The "handsome youths" of Acrush routinely get love letters from female fans.

Boy bands are big news in China, and one of the hottest is Acrush, which has been touring the country for the past year and has nearly 900,000 followers on Weibo. (Compare that to Katy Perry who has about a million.)

Acrush has the boy band formula down—there's shy one, the smart one, the cocky one. The only thing is they're not boys—they're androgynous women.

Members Lu Keran, An Junxi, Peng Xichen, Min Junqian and Lin Fan are forbidden from discussing their sexuality publicly, but that hasn't stopped fans from fantasizing.

Some female admirers have dubbed Acrush members "husbands," and lead singer Lu told Quartz she gets love letters from women all the time.

"Of course I won’t like fans back," she says demurely.

The “A” in Acrush stands for stands for Adonis, the Greek paragon of male beauty.
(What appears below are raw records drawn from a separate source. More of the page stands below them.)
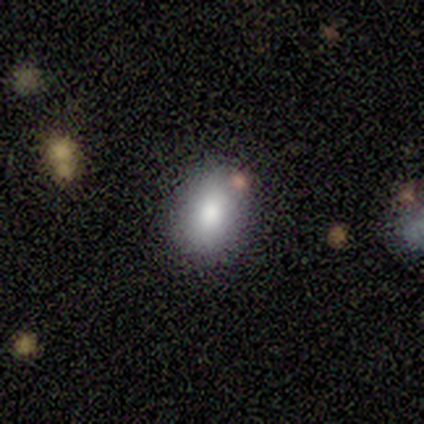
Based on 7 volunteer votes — Morphology: type=smooth (71%); roundness=in between (80%); merging=none (100%).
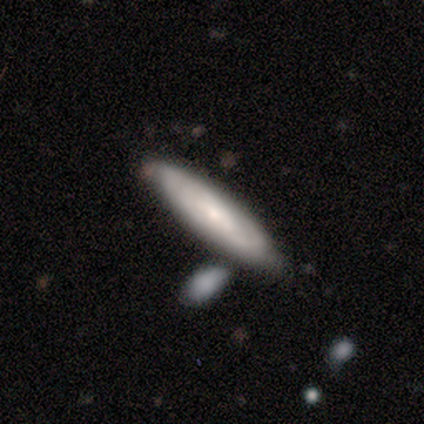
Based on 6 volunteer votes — Q: Smooth or featured?
A: smooth (67%); runner-up: featured or disk (33%)
Q: How rounded?
A: in between (50%); tied with: cigar-shaped (50%)
Q: Merging?
A: none (100%)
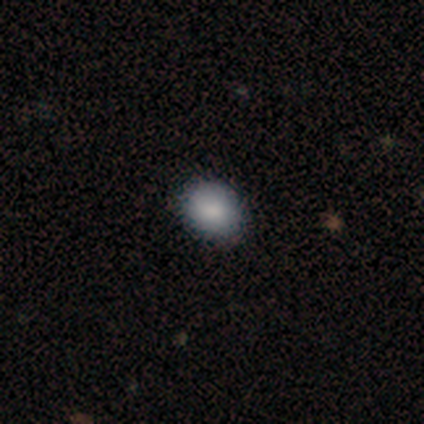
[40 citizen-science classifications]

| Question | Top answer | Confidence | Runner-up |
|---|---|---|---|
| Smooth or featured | smooth | 85% | star or artifact (10%) |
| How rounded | in between | 53% | round (47%) |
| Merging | none | 75% | minor disturbance (8%) |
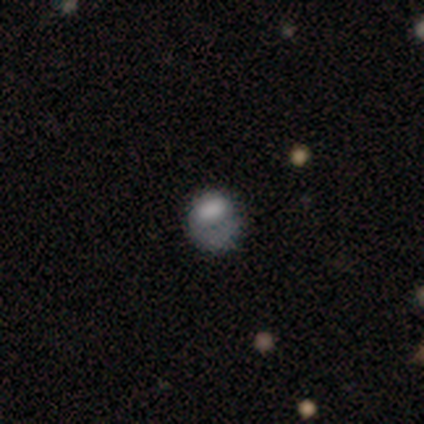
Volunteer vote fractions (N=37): Morphology: type=featured or disk (49%); edge-on=no (94%); bar=no (82%); spiral arms=no (65%); bulge=none (41%); merging=none (52%).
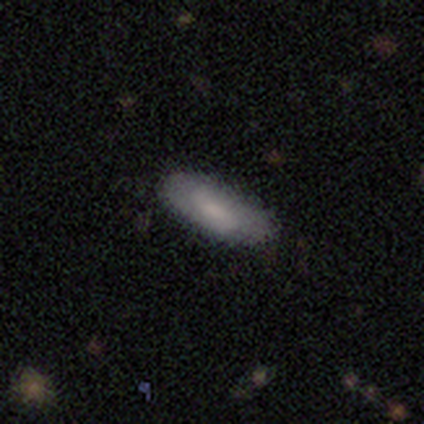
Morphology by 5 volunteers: smooth-or-featured: smooth: 80% | featured or disk: 20% | star or artifact: 0%
  how-rounded: in between: 100% | round: 0% | cigar-shaped: 0%
  merging: none: 100% | minor disturbance: 0% | major disturbance: 0% | merger: 0%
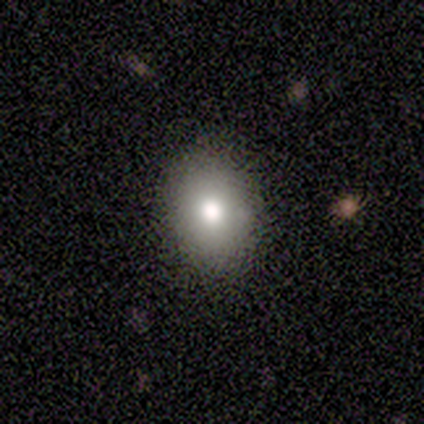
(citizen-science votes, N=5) This is clearly a smooth galaxy (80%). How rounded: clearly in between (100%). Merging: clearly none (100%).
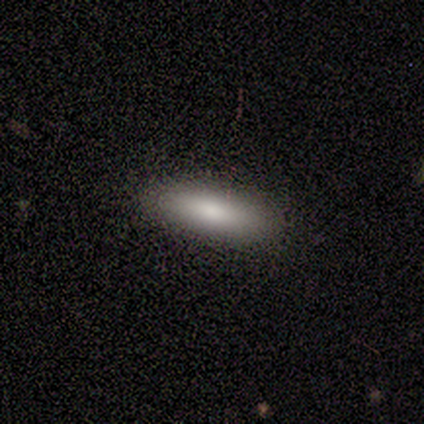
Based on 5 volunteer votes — smooth 100%, featured or disk 0%, star or artifact 0%. Down the decision tree: how rounded — in between (40%, tied with cigar-shaped); merging — none (100%).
But the five young singers—all in their early 20s except Lin, who is 18—avoid using words like "boy" or "girl" to describe themselves. Instead they favor meishaonian, a Chinese term translating roughly to "handsome youths."

Their agent, Zhou Xiaobai, says the band is about “advocating freedom, not bounded by frames."
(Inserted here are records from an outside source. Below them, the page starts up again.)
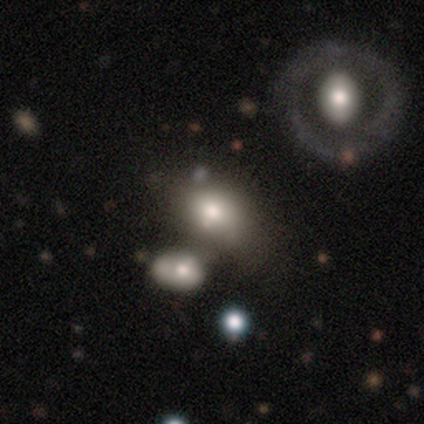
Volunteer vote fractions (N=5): This appears to be a featured or disk galaxy (60%) with a strong bar (33%, tied with weak and no), no spiral arms (100%) and a moderate central bulge (67%). Merging: none (60%).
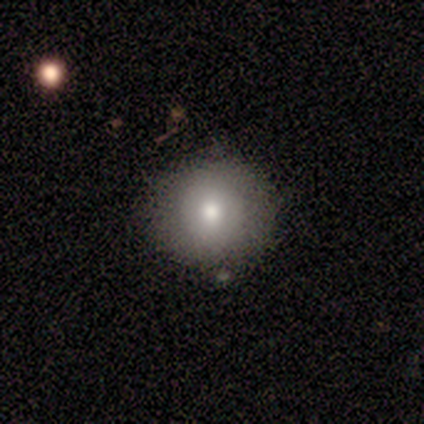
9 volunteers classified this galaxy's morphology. Smooth or featured? smooth (67%)
How rounded? round (83%)
Merging? none (100%)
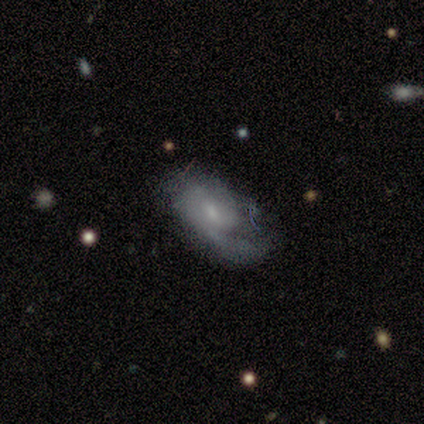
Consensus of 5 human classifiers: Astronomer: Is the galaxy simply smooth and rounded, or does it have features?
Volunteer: featured or disk — 100%.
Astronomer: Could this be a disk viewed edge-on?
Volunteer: no — 100%.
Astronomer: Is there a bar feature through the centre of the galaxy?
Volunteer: no — 60% (runner-up: weak, 40%).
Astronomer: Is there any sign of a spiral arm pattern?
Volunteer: yes — 80%.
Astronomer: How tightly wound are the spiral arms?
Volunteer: medium — 50%, tied with loose at 50%.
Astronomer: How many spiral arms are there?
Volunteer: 1 — 50%.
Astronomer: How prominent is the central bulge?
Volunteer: small — 60% (runner-up: moderate, 40%).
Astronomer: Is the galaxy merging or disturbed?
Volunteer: none — 40%, tied with major disturbance at 40%.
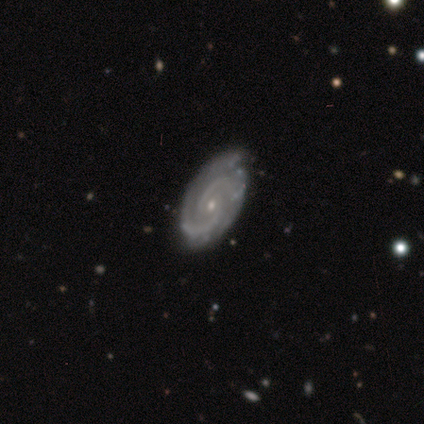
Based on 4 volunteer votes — Smooth or featured?
  - featured or disk: 100% *
  - smooth: 0%
  - star or artifact: 0%
Edge-on disk?
  - no: 100% *
  - yes: 0%
Bar?
  - no: 75% *
  - weak: 25%
  - strong: 0%
Spiral arms?
  - yes: 100% *
  - no: 0%
Spiral winding?
  - medium: 50% *
  - tight: 25%
  - loose: 25%
Spiral arm count?
  - 2: 100% *
  - 1: 0%
  - 3: 0%
  - 4: 0%
  - more than 4: 0%
  - can't tell: 0%
Bulge size?
  - small: 75% *
  - none: 25%
  - dominant: 0%
  - large: 0%
  - moderate: 0%
Merging?
  - none: 100% *
  - minor disturbance: 0%
  - major disturbance: 0%
  - merger: 0%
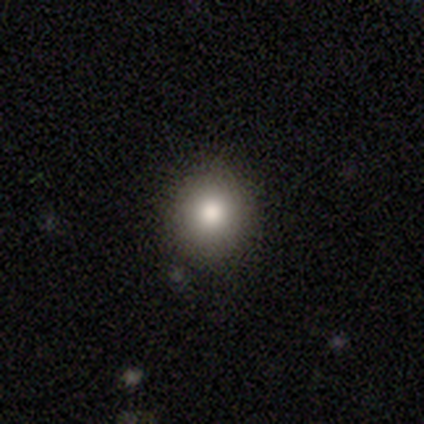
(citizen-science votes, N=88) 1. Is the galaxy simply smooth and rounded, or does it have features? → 86% smooth, 7% featured or disk, 7% star or artifact.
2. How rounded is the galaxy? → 95% round, 5% in between, 0% cigar-shaped.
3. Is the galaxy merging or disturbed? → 85% none, 11% minor disturbance, 2% major disturbance, 1% merger.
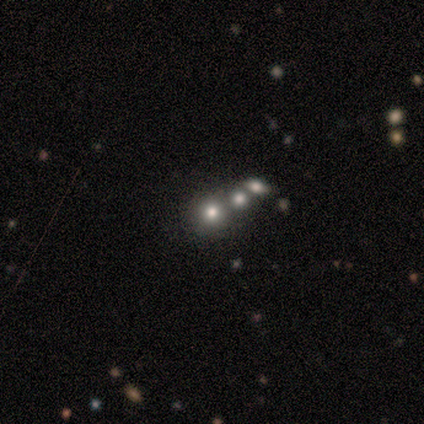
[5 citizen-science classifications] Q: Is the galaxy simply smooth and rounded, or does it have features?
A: smooth — 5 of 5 (100%).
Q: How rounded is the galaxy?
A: round — 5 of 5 (100%).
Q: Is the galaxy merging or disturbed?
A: merger — 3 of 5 (60%).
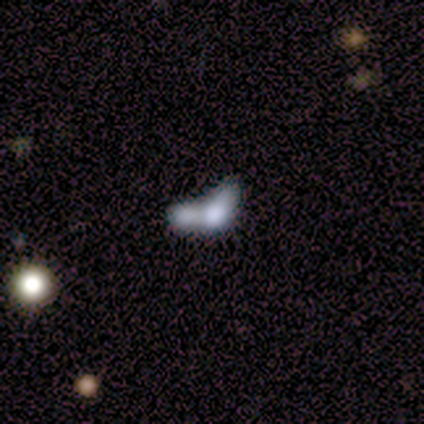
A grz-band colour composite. It shows a smooth galaxy with no disk features (50%, tied with featured or disk) that is in between round and cigar-shaped (100%). Merging: merger (75%).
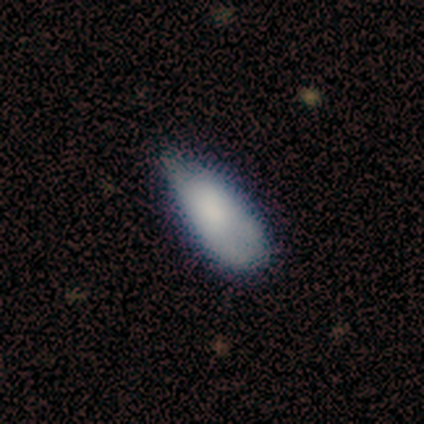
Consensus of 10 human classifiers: Smooth or featured? smooth (80%)
How rounded? in between (100%)
Merging? minor disturbance (70%)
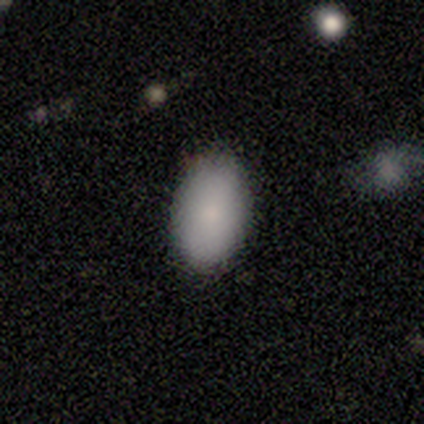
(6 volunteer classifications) Smooth or featured? smooth (100%)
How rounded? in between (100%)
Merging? none (83%)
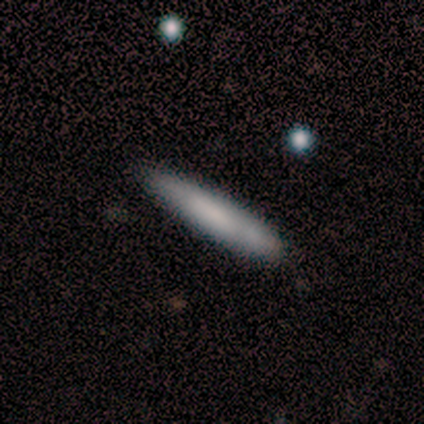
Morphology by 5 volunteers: A smooth galaxy with no disk features (60%) that is cigar-shaped (67%).

Vote fractions:
- Smooth or featured? smooth: 60% / featured or disk: 40% / star or artifact: 0%
- How rounded? cigar-shaped: 67% / in between: 33% / round: 0%
- Merging? none: 60% / minor disturbance: 20% / major disturbance: 20% / merger: 0%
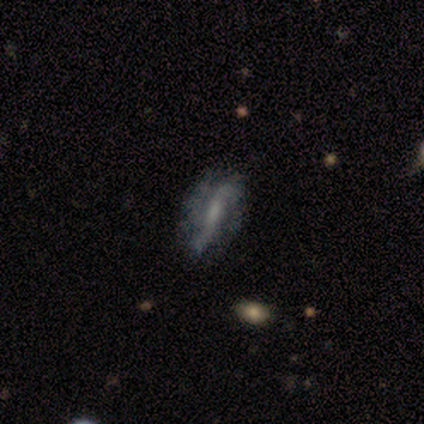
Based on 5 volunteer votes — smooth-or-featured: featured or disk: 60% | smooth: 20% | star or artifact: 20%
  disk-edge-on: no: 100% | yes: 0%
    bar: strong: 67% | no: 33% | weak: 0%
    has-spiral-arms: yes: 100% | no: 0%
      spiral-winding: loose: 100% | tight: 0% | medium: 0%
      spiral-arm-count: 2: 67% | 3: 33% | 1: 0% | 4: 0% | more than 4: 0% | can't tell: 0%
    bulge-size: moderate: 33% (tied) | small: 33% (tied) | none: 33% (tied) | dominant: 0% | large: 0%
  merging: none: 75% | minor disturbance: 25% | major disturbance: 0% | merger: 0%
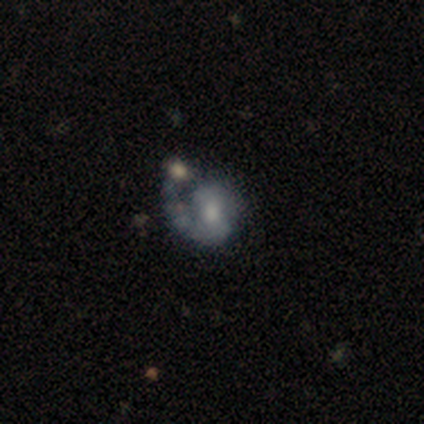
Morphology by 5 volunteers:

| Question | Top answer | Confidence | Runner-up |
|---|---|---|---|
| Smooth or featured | featured or disk | 100% | — |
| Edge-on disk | no | 100% | — |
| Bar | weak | 80% | no (20%) |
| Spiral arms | yes | 80% | no (20%) |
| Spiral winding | medium | 75% | tight (25%) |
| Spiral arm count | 1 | 75% | can't tell (25%) |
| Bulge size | none | 40% | large (20%) |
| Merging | merger | 40% | none (20%) |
Acrush isn't the first all-girl "boy band" to emerge from Asia: In Taiwan, where butch lesbians often self-identify as tomboys (and femmes go by "wives"), Misster, a pop quintet of five tomboys hit the pop charts in 2011 with "Super Lover."
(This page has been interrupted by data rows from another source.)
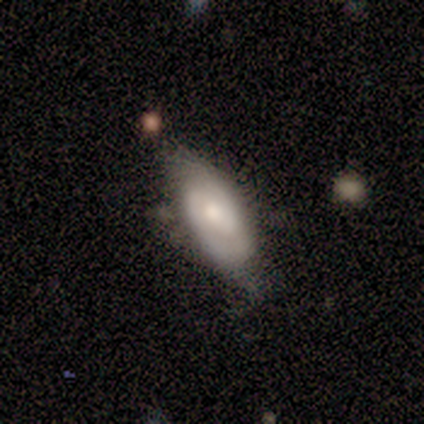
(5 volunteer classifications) Q: Smooth or featured?
A: smooth (40%); tied with: featured or disk (40%)
Q: How rounded?
A: in between (100%)
Q: Merging?
A: none (75%); runner-up: minor disturbance (25%)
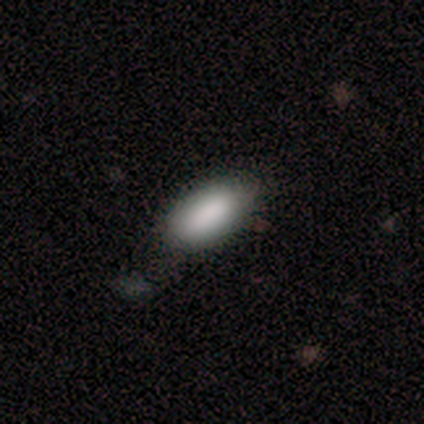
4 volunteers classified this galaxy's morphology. Smooth or featured? smooth (100%)
How rounded? in between (100%)
Merging? none (75%)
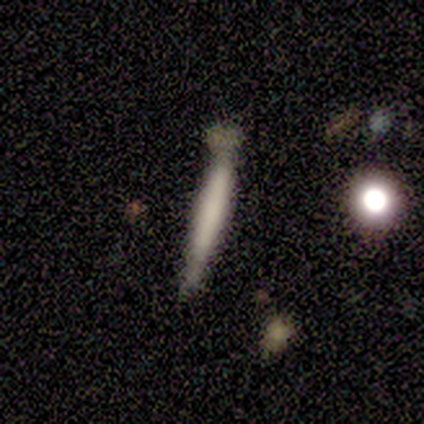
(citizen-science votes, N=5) A smooth galaxy with no disk features (100%) that is cigar-shaped (100%).

Vote fractions:
- Smooth or featured? smooth: 100% / featured or disk: 0% / star or artifact: 0%
- How rounded? cigar-shaped: 100% / round: 0% / in between: 0%
- Merging? none: 60% / minor disturbance: 20% / merger: 20% / major disturbance: 0%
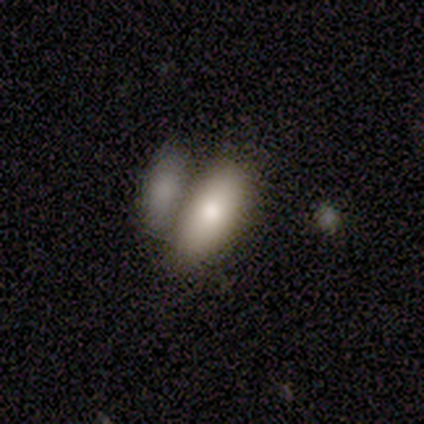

As with anyone garnering attention on social media, Acrush has its share of haters: About 15% of their Weibo followers are anti-fans, only there to harass them about their boyish looks.

Lu is used to it, though: She's been dressing like a tomboy since she was a kid, when she was called "little boy." She's even been stopped using the women's restroom.

As part of a governmental effort to popularize soccer, Acrush and other pop groups have been bundled into the "Fantasy Football Confederation." (The band's formal name is actually FCC-Acrush). All FCC bands had to learn to play soccer and incorporate the sport into their stage show.

Lu admits she never played before joining Acrush, but says she enjoys the training, “even if we get injuries sometimes.”